How Israel should handle pressure for a Palestinian state
Apr 11, 2011, Vol. 16, No. 29 • By ELLIOTT ABRAMS
Bernat Armangue / AP
With the Great Revolt of 2011 shaking Arab capitals, Israel briefly seemed a Middle Eastern Switzerland when March began. There were no demonstrations, there was no dictator to protest, and there had been three years without terror. Gone were the once omnipresent security guards at restaurants, challenging you before you entered with a careful look and the question “Do you have a weapon?” Then on March 11, terrorists savagely murdered five members of a family in the settlement of Itamar, and on March 24, a Palestinian bomber brought back the old days: one dead, dozens wounded at a bus stop in Jerusalem. Israel’s short vacation from history had ended.
That vacation had been partial, to be sure. Hamas and other terrorist groups had periodically lobbed rockets and mortars from Gaza into Israel, though here too the pace and range of the shots was suddenly climbing. And no doubt many terrorist attacks were foiled by steady police work. But the confrontation with the Palestinians was stalled, frozen, during the two Obama years. The leader of the PLO, Palestinian Authority president Mahmoud Abbas, has spent these years touring the world, avoiding any serious engagement with Israel. He has been a happy man: Travel is less stressful than the difficult work of state-building, which is left to Prime Minister Salam Fayyad; the lack of negotiations means Abbas avoids the controversial compromises a genuine negotiation would entail; and his refusal to negotiate has been arranged and defended by the Obama Doctrine that “settlement activity” is the true obstacle to Middle East peace. For it has been American policy since January 20, 2009, that Palestinians need not come to the table unless there is a 100 percent Israeli construction freeze in Jerusalem and the settlements.
The Obama administration abandoned that doctrine last November, and its champion, George Mitchell, ever since has been an invisible man. No policy has been proposed by the White House to replace its calamitous belief in the construction freeze delusion, at least not yet. But Israelis are sure something is around the corner and are debating whether to wait—or to act.
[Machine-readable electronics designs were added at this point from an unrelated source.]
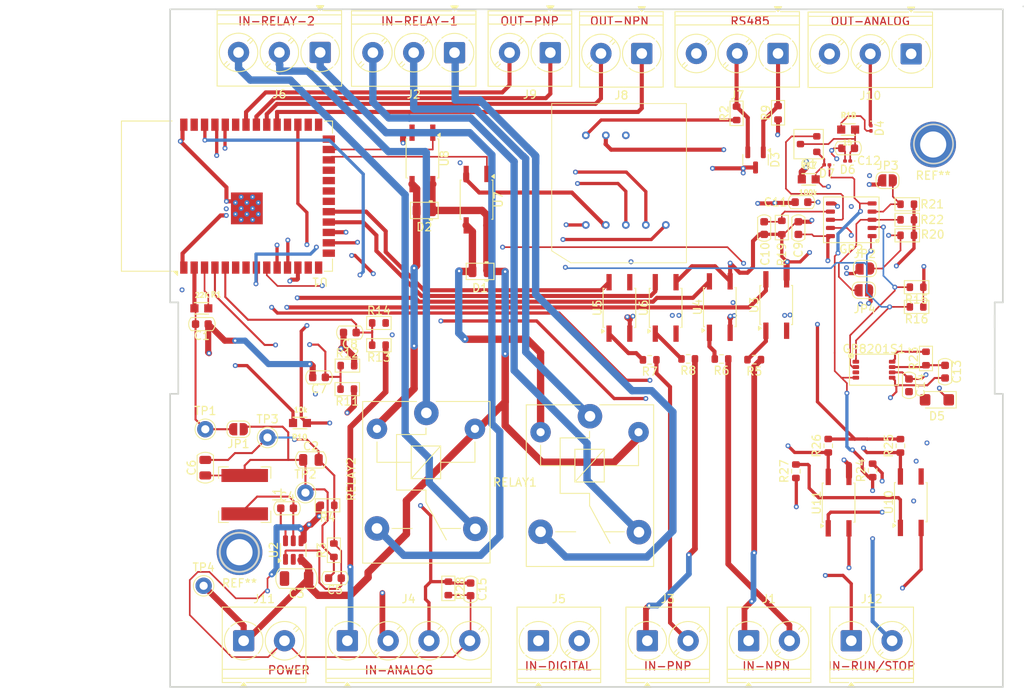
<source format=kicad_pcb>
(kicad_pcb
	(version 20241229)
	(generator "pcbnew")
	(generator_version "9.0")
	(general
		(thickness 1.6)
		(legacy_teardrops no)
	)
	(paper "A4")
	(layers
		(0 "F.Cu" signal)
		(4 "In1.Cu" signal)
		(6 "In2.Cu" signal)
		(2 "B.Cu" signal)
		(9 "F.Adhes" user "F.Adhesive")
		(11 "B.Adhes" user "B.Adhesive")
		(13 "F.Paste" user)
		(15 "B.Paste" user)
		(5 "F.SilkS" user "F.Silkscreen")
		(7 "B.SilkS" user "B.Silkscreen")
		(1 "F.Mask" user)
		(3 "B.Mask" user)
		(17 "Dwgs.User" user "User.Drawings")
		(19 "Cmts.User" user "User.Comments")
		(21 "Eco1.User" user "User.Eco1")
		(23 "Eco2.User" user "User.Eco2")
		(25 "Edge.Cuts" user)
		(27 "Margin" user)
		(31 "F.CrtYd" user "F.Courtyard")
		(29 "B.CrtYd" user "B.Courtyard")
		(35 "F.Fab" user)
		(33 "B.Fab" user)
		(39 "User.1" user)
		(41 "User.2" user)
		(43 "User.3" user)
		(45 "User.4" user)
	)
	(setup
		(stackup
			(layer "F.SilkS"
				(type "Top Silk Screen")
			)
			(layer "F.Paste"
				(type "Top Solder Paste")
			)
			(layer "F.Mask"
				(type "Top Solder Mask")
				(thickness 0.01)
			)
			(layer "F.Cu"
				(type "copper")
				(thickness 0.035)
			)
			(layer "dielectric 1"
				(type "prepreg")
				(thickness 0.1)
				(material "FR4")
				(epsilon_r 4.5)
				(loss_tangent 0.02)
			)
			(layer "In1.Cu"
				(type "copper")
				(thickness 0.035)
			)
			(layer "dielectric 2"
				(type "core")
				(thickness 1.24)
				(material "FR4")
				(epsilon_r 4.5)
				(loss_tangent 0.02)
			)
			(layer "In2.Cu"
				(type "copper")
				(thickness 0.035)
			)
			(layer "dielectric 3"
				(type "prepreg")
				(thickness 0.1)
				(material "FR4")
				(epsilon_r 4.5)
				(loss_tangent 0.02)
			)
			(layer "B.Cu"
				(type "copper")
				(thickness 0.035)
			)
			(layer "B.Mask"
				(type "Bottom Solder Mask")
				(thickness 0.01)
			)
			(layer "B.Paste"
				(type "Bottom Solder Paste")
			)
			(layer "B.SilkS"
				(type "Bottom Silk Screen")
			)
			(copper_finish "None")
			(dielectric_constraints no)
		)
		(pad_to_mask_clearance 0)
		(allow_soldermask_bridges_in_footprints no)
		(tenting front back)
		(pcbplotparams
			(layerselection 0x00000000_00000000_55555555_5755f5ff)
			(plot_on_all_layers_selection 0x00000000_00000000_00000000_00000000)
			(disableapertmacros no)
			(usegerberextensions no)
			(usegerberattributes yes)
			(usegerberadvancedattributes yes)
			(creategerberjobfile yes)
			(dashed_line_dash_ratio 12.000000)
			(dashed_line_gap_ratio 3.000000)
			(svgprecision 4)
			(plotframeref no)
			(mode 1)
			(useauxorigin no)
			(hpglpennumber 1)
			(hpglpenspeed 20)
			(hpglpendiameter 15.000000)
			(pdf_front_fp_property_popups yes)
			(pdf_back_fp_property_popups yes)
			(pdf_metadata yes)
			(pdf_single_document no)
			(dxfpolygonmode yes)
			(dxfimperialunits yes)
			(dxfusepcbnewfont yes)
			(psnegative no)
			(psa4output no)
			(plot_black_and_white yes)
			(plotinvisibletext no)
			(sketchpadsonfab no)
			(plotpadnumbers no)
			(hidednponfab no)
			(sketchdnponfab yes)
			(crossoutdnponfab yes)
			(subtractmaskfromsilk no)
			(outputformat 1)
			(mirror no)
			(drillshape 1)
			(scaleselection 1)
			(outputdirectory "")
		)
	)
	(net 0 "")
	(net 1 "GND")
	(net 2 "+3.3V")
	(net 3 "/BOARD/ANAG_0-32-IN")
	(net 4 "/BOARD/ANAG_0-10-IN")
	(net 5 "/BOARD/IN_mA-ANAG")
	(net 6 "/BOARD/RELAY1_COS")
	(net 7 "/BOARD/RELAY1_NC")
	(net 8 "/BOARD/RELAY1_NO")
	(net 9 "/BOARD/RELAY2_COS")
	(net 10 "/BOARD/RELA2_NO")
	(net 11 "/BOARD/RELAY2_NC")
	(net 12 "/BOARD/RS-485B")
	(net 13 "/BOARD/RS-485A")
	(net 14 "/BOARD/OUT_4-20mA-ANAG")
	(net 15 "/BOARD/IN_NPN2")
	(net 16 "/BOARD/IN_NPN1")
	(net 17 "/BOARD/IN-PNP2")
	(net 18 "/BOARD/IN-PNP1")
	(net 19 "/BOARD/IN_DIGITAL_1")
	(net 20 "VCC")
	(net 21 "Net-(U2-BST)")
	(net 22 "Net-(U2-SW)")
	(net 23 "Net-(R8-Pad2)")
	(net 24 "Net-(R7-Pad2)")
	(net 25 "Net-(U9-B)")
	(net 26 "unconnected-(U1-USB_D+-Pad14)")
	(net 27 "unconnected-(U1-IO0-Pad27)")
	(net 28 "unconnected-(U1-IO14-Pad22)")
	(net 29 "unconnected-(U1-IO21-Pad23)")
	(net 30 "unconnected-(U1-IO45-Pad26)")
	(net 31 "unconnected-(U1-IO13-Pad21)")
	(net 32 "Net-(R6-Pad2)")
	(net 33 "Net-(R5-Pad2)")
	(net 34 "unconnected-(U1-IO37-Pad30)")
	(net 35 "unconnected-(U1-IO35-Pad28)")
	(net 36 "unconnected-(U1-USB_D--Pad13)")
	(net 37 "Net-(U1-EN)")
	(net 38 "unconnected-(U1-IO12-Pad20)")
	(net 39 "/BOARD/OUTPUT_NPN1")
	(net 40 "unconnected-(U1-IO1-Pad39)")
	(net 41 "/BOARD/INPUT_NPN/OUTPUT_NPN1")
	(net 42 "/BOARD/INPUT_PNP/OUTPUT-PNP2")
	(net 43 "unconnected-(U1-IO42-Pad35)")
	(net 44 "/BOARD/INPUT_NPN/OUTPUT_NPN2")
	(net 45 "unconnected-(U1-IO3-Pad15)")
	(net 46 "/BOARD/OUTPUT-PNP1")
	(net 47 "/BOARD/OUTPUT_NPN2")
	(net 48 "unconnected-(U1-IO7-Pad7)")
	(net 49 "Net-(U2-FB)")
	(net 50 "/BOARD/INPUT_PNP/OUTPUT-PNP1")
	(net 51 "Net-(JP1-A)")
	(net 52 "/BOARD/RS485-DRIVER/UART-IN")
	(net 53 "/BOARD/RS485-DRIVER/UART-OUT")
	(net 54 "/BOARD/OUTPUT-PNP2")
	(net 55 "Net-(D2-A)")
	(net 56 "Net-(D1-A)")
	(net 57 "/BOARD/RELAY-SETUP/ACT_RELAY2")
	(net 58 "/BOARD/RELAY-SETUP/ACT_RELAY1")
	(net 59 "Net-(U9-A)")
	(net 60 "/BOARD/RS485-DRIVER/~{TX}{slash}RX")
	(net 61 "unconnected-(U9-RGND-Pad10)")
	(net 62 "/BOARD/~{RUN}{slash}STOP")
	(net 63 "/BOARD/VOLTAGE entrada/ANAG_0-10-OUT")
	(net 64 "/BOARD/VOLTAGE entrada/ANAG_0-32-OUT")
	(net 65 "Net-(GP2-V5V)")
	(net 66 "Net-(GP2-SET)")
	(net 67 "Net-(D4-A)")
	(net 68 "/BOARD/salida mA/SDA_OUT")
	(net 69 "Net-(GP2-A0)")
	(net 70 "i_out")
	(net 71 "Net-(GP2-A1)")
	(net 72 "Net-(GP2-A2)")
	(net 73 "/BOARD/salida mA/SCLK_OUT")
	(net 74 "unconnected-(U1-IO6-Pad6)")
	(net 75 "/ANAG_V-OUT")
	(net 76 "Net-(D7-A2)")
	(net 77 "Net-(D6-A1)")
	(net 78 "Net-(GP8201S1-SEL)")
	(net 79 "/BOARD/ANAG_VOL-OUT")
	(net 80 "Net-(GP8201S1-V5V)")
	(net 81 "unconnected-(GP8201S1-NC-Pad3)")
	(net 82 "/BOARD/IN_DIGITAL_0")
	(net 83 "Net-(R24-Pad2)")
	(net 84 "/BOARD/DIG_IN/OUT_DIGITAL_0")
	(net 85 "/BOARD/DIG_IN/OUT_DIGITAL_1")
	(net 86 "Net-(R27-Pad2)")
	(footprint "PCM_Capacitor_SMD_AKL:C_0603_1608Metric" (layer "F.Cu") (at 157.844798 135.126939 -90))
	(footprint "PCM_Resistor_SMD_AKL:R_0603_1608Metric" (layer "F.Cu") (at 211.335 89.858 180))
	(footprint "PCM_4ms_Resistor:R_0603" (layer "F.Cu") (at 199.27 84.905 180))
	(footprint "Package_SO:SO-4_4.4x3.6mm_P2.54mm" (layer "F.Cu") (at 158.5792 87.3946 -90))
	(footprint "Diode_SMD:D_SMF" (layer "F.Cu") (at 214.9689 111.9072 180))
	(footprint "PCM_Resistor_SMD_AKL:R_0603_1608Metric" (layer "F.Cu") (at 155.1248 135.007 -90))
	(footprint "PCM_Resistor_SMD_AKL:R_0603_1608Metric" (layer "F.Cu") (at 195.968 90.811 -90))
	(footprint "Connector_Pin:Pin_D1.0mm_L10.0mm" (layer "F.Cu") (at 132.976 116.528 180))
	(footprint "Inductor_SMD:L_Bourns-SRN6028" (layer "F.Cu") (at 130.182 123.5262 90))
	(footprint "PCM_Capacitor_SMD_AKL:C_0603_1608Metric" (layer "F.Cu") (at 124.9366 102.6342 180))
	(footprint "Resistor_SMD:R_0603_1608Metric" (layer "F.Cu") (at 207.0932 120.5534 90))
	(footprint "PCM_Resistor_SMD_AKL:R_0603_1608Metric" (layer "F.Cu") (at 212.478 100.526 180))
	(footprint "TerminalBlock_Phoenix:TerminalBlock_Phoenix_PT-1,5-2-5.0-H_1x02_P5.00mm_Horizontal" (layer "F.Cu") (at 179.498 141.4225))
	(footprint "PCM_Capacitor_SMD_AKL:C_0603_1608Metric" (layer "F.Cu") (at 193.809 90.874 -90))
	(footprint "MountingHole:MountingHole_3.2mm_M3_DIN965_Pad" (layer "F.Cu") (at 129.547 130.5742 180))
	(footprint "Jumper:SolderJumper-2_P1.3mm_Open_RoundedPad1.0x1.5mm" (layer "F.Cu") (at 208.922 85.032))
	(footprint "PCM_4ms_Resistor:R_0603" (layer "F.Cu") (at 204.096 78.809 180))
	(footprint "TerminalBlock_Phoenix:TerminalBlock_Phoenix_PT-1,5-3-5.0-H_1x03_P5.00mm_Horizontal" (layer "F.Cu") (at 139.4276 69.3602 180))
	(footprint "PCM_Resistor_SMD_AKL:R_0603_1608Metric" (layer "F.Cu") (at 142.765 107.72))
	(footprint "PCM_Resistor_SMD_AKL:R_0603_1608Metric" (layer "F.Cu") (at 213.6264 106.8472 90))
	(footprint "TerminalBlock_Phoenix:TerminalBlock_Phoenix_PT-1,5-2-5.0-H_1x02_P5.00mm_Horizontal" (layer "F.Cu") (at 178.8192 69.4872 180))
	(footprint "Diode_SMD:D_0201_0603Metric" (layer "F.Cu") (at 206.89 78.646 -90))
	(footprint "RF_Module:ESP32-S3-WROOM-1" (layer "F.Cu") (at 127.9848 86.9624 90))
	(footprint "Package_SO:SO-4_4.4x3.6mm_P2.54mm" (layer "F.Cu") (at 151.9498 82.34 -90))
	(footprint "Resistor_SMD:R_0603_1608Metric" (layer "F.Cu") (at 197.6952 120.655 90))
	(footprint "Resistor_SMD:R_0603_1608Metric" (layer "F.Cu") (at 201.6576 117.5318 90))
	(footprint "Connector_Pin:Pin_D1.0mm_L10.0mm" (layer "F.Cu") (at 125.1528 134.689 180))
	(footprint "PCM_Resistor_SMD_AKL:R_0603_1608Metric" (layer "F.Cu") (at 212.478 98.113 180))
	(footprint "PCM_Capacitor_SMD_AKL:C_0603_1608Metric" (layer "F.Cu") (at 215.9664 108.4622 -90))
	(footprint "PCM_Capacitor_SMD_AKL:C_0805_2012Metric" (layer "F.Cu") (at 138.2948 119.2712))
	(footprint "Connector_Pin:Pin_D1.0mm_L10.0mm" (layer "F.Cu") (at 125.356 115.512 180))
	(footprint "Package_SO:SO-4_4.4x3.6mm_P2.54mm" (layer "F.Cu") (at 202.9276 124.5032 90))
	(footprint "PCM_Diode_SMD_AKL:D_0805_2012Metric" (layer "F.Cu") (at 159.011 96.1826 180))
	(footprint "PCM_Resistor_SMD_AKL:R_0603_1608Metric" (layer "F.Cu") (at 195.5108 76.7516 90))
	(footprint "Jumper:SolderJumper-2_P1.3mm_Open_RoundedPad1.0x1.5mm"
		(layer "F.Cu")
		(uuid "5828d9cf-f048-41f1-88f2-dd6779a7aecf")
		(at 206.143 95.827)
		(descr "SMD Solder Jumper, 1x1.5mm, rounded Pads, 0.3mm gap, open")
		(tags "solder jumper open")
		(property "Reference" "JP2"
			(at 0 -1.8 0)
			(layer "F.SilkS")
			(uuid "46b0b740-31de-4638-bda9-d9f56fd73078")
			(effects
				(font
					(size 1 1)
					(thickness 0.15)
				)
			)
		)
		(property "Value" "SolderJumper_2_Open"
			(at 2.167 -1.547 90)
			(layer "F.Fab")
			(uuid "7ed74618-4a9d-4201-9355-0f089472d0df")
			(effects
				(font
					(size 1 1)
					(thickness 0.15)
				)
			)
		)
		(property "Datasheet" ""
			(at 0 0 0)
			(unlocked yes)
			(layer "F.Fab")
			(hide yes)
			(uuid "dfa9c1c7-1254-473a-b2d7-64af156b8f48")
			(effects
				(font
					(size 1.27 1.27)
					(thickness 0.15)
				)
			)
		)
		(property "Description" "Solder Jumper, 2-pole, open"
			(at 0 0 0)
			(unlocked yes)
			(layer "F.Fab")
			(hide yes)
			(uuid "22e96d04-1e44-4649-bd62-6ae7da31f9c4")
			(effects
				(font
					(size 1.27 1.27)
					(thickness 0.15)
				)
			)
		)
		(property ki_fp_filters "SolderJumper*Open*")
		(path "/b9169cbc-15eb-4442-a6f5-930282d069c3/95d09ed8-a4dd-460f-906c-22e07c3acba0/f87f2c2a-80ae-4534-a36e-081e9128224c")
		(sheetname "/BOARD/salida mA/")
		(sheetfile "SalidamA.kicad_sch")
		(zone_connect 1)
		(attr exclude_from_pos_files exclude_from_bom allow_soldermask_bridges)
		(fp_rect
			(start -0.15 -0.75)
			(end 0.15 0.75)
			(stroke
				(width 0)
				(type default)
			)
			(fill yes)
			(layer "F.Mask")
			(uuid "7cf54b52-a009-4ba5-bc7d-03501c443cc8")
		)
		(fp_line
			(start -1.4 0.3)
			(end -1.4 -0.3)
			(stroke
				(width 0.12)
				(type solid)
			)
			(layer "F.SilkS")
			(uuid "81bb9b4e-dcb6-48be-9d91-88f58ccdbcc1")
		)
		(fp_line
			(start -0.7 -1)
			(end 0.7 -1)
			(stroke
				(width 0.12)
				(type solid)
			)
			(layer "F.SilkS")
			(uuid "8c641864-3383-4a59-a431-8024ddb877df")
		)
		(fp_line
			(start 0.7 1)
			(end -0.7 1)
			(stroke
				(width 0.12)
				(type solid)
			)
			(layer "F.SilkS")
			(uuid "02bdbdec-9f24-44d2-943f-775d37a8fd1a")
		)
		(fp_line
			(start 1.4 -0.3)
			(end 1.4 0.3)
			(stroke
				(width 0.12)
				(type solid)
			)
			(layer "F.SilkS")
			(uuid "098ccbdb-4cce-47df-ab94-5968f4006dfc")
		)
		(fp_arc
			(start -1.4 -0.3)
			(mid -1.194975 -0.794975)
			(end -0.7 -1)
			(stroke
				(width 0.12)
				(type solid)
			)
			(layer "F.SilkS")
			(uuid "d3ed234f-26f6-493d-a760-630b6cd53061")
		)
		(fp_arc
			(start -0.7 1)
			(mid -1.194975 0.794975)
			(end -1.4 0.3)
			(stroke
				(width 0.12)
				(type solid)
			)
			(layer "F.SilkS")
			(uuid "b7c7ed41-cd3c-4c25-b1f6-22abbbbb0022")
		)
		(fp_arc
			(start 0.7 -1)
			(mid 1.194975 -0.794975)
			(end 1.4 -0.3)
			(stroke
				(width 0.12)
				(type solid)
			)
			(layer "F.SilkS")
			(uuid "91164c8c-9383-46e7-a543-8b064ff2c7f3")
		)
		(fp_arc
			(start 1.4 0.3)
			(mid 1.194975 0.794975)
			(end 0.7 1)
			(stroke
				(width 0.12)
				(type solid)
			)
			(layer "F.SilkS")
			(uuid "30b48bb0-c772-4310-a458-6240e3f41c7c")
		)
		(fp_line
			(start -1.65 -1.25)
			(end -1.65 1.25)
			(stroke
				(width 0.05)
				(type solid)
			)
			(layer "F.CrtYd")
			(uuid "9d7cffdc-6b02-4f2b-a88f-f29e6cb7b331")
		)
		(fp_line
			(start -1.65 -1.25)
			(end 1.65 -1.25)
			(stroke
				(width 0.05)
				(type solid)
			)
			(layer "F.CrtYd")
			(uuid "5c54ef98-d61c-4524-84af-7419faa50500")
		)
		(fp_line
			(start 1.65 1.25)
			(end -1.65 1.25)
			(stroke
				(width 0.05)
				(type solid)
			)
			(layer "F.CrtYd")
			(uuid "c87142c8-b7cb-4f5c-a610-81a36bbab481")
		)
		(fp_line
			(start 1.65 1.25)
			(end 1.65 -1.25)
			(stroke
				(width 0.05)
				(type solid)
			)
			(layer "F.CrtYd")
			(uuid "70c67362-3676-489d-9894-8a6cc89b22e8")
		)
		(pad "1" smd custom
			(at -0.65 0)
			(size 1 0.5)
			(layers "F.Cu" "F.Mask")
			(net 1 "GND")
			(pinfunction "A")
			(pintype "passive")
			(zone_connect 2)
			(thermal_bridge_angle 45)
			(options
				(clearance outline)
				(anchor rect)
			)
			(primitives
				(gr_circle
					(center 0 0.25)
					(end 0.5 0.25)
					(width 0)
					(fill yes)
				)
				(gr_circle
					(center 0 -0.25)
					(end 0.5 -0.25)
					(width 0)
					(fill yes)
				)
				(gr_poly
					(pts
			
... [510158 chars truncated]
</source>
They fear two developments. The first is a Quartet Plan: a statement by the United States, the United Nations, Russia, and the European Union via the Middle East Quartet that proposes the outline of a final status arrangement. The Israeli nightmare has the leading nations of the world demanding terms about borders, security, and Jerusalem with which Israel cannot live—and then finding Israel further isolated and demonized. The EU is leading this Quartet effort, but every Israeli official with whom I spoke said the United States is waving the Europeans on and hiding behind them.
The second potential disaster is a Palestinian effort at the U.N. General Assembly in September, where the “State of Palestine” would be recognized on “1967 borders” and Israel’s presence in the West Bank would become the basis for a further expansion of boycotts, demonstrations, and delegitimization campaigns. These campaigns are well underway and especially in Western Europe would gain great strength from such U.N. action, it is argued.
Now, these fears may not pan out. What if the Quartet proposes new Israeli-Palestinian negotiations based on its outline, but the Palestinians—true to the Obama Doctrine of 2009-2010—yet again refuse to come to the table unless there is a total construction freeze? Palestinian intransigence would deliver Israel from its dilemma. European diplomats claim that Abbas has sworn he will negotiate if the Quartet Plan is sufficiently generous, a clever position that maximizes European incentives to buy his cooperation with language that leans further and further toward Palestinian demands. But unless and until the Quartet acts, no one can know for sure.
Israel may also be saved by moves toward “Palestinian unity,” meaning the replacement of the Fayyad cabinet with one consisting of technocrats who represent both Fatah and Hamas. Under the terms that have been discussed, security in the West Bank would remain exclusively in the hands of the PA security forces, while Gaza would remain under Hamas. Such an arrangement could benefit the PA because it would regain a presence in all the nonsecurity ministries in Gaza and begin to reestablish itself there. But the American relationship with the PA relies on the absence of Hamas from the government and the presence of an honest and effective prime minister in Fayyad. A Hamas role will raise immediate legal issues under our antiterrorism laws as well as political problems: Will the White House really demand that Israel negotiate with a coalition that includes terrorist groups? Will Congress, and even European and Arab aid donors, fork over cash if Fayyad is not there to guarantee that it will not be stolen?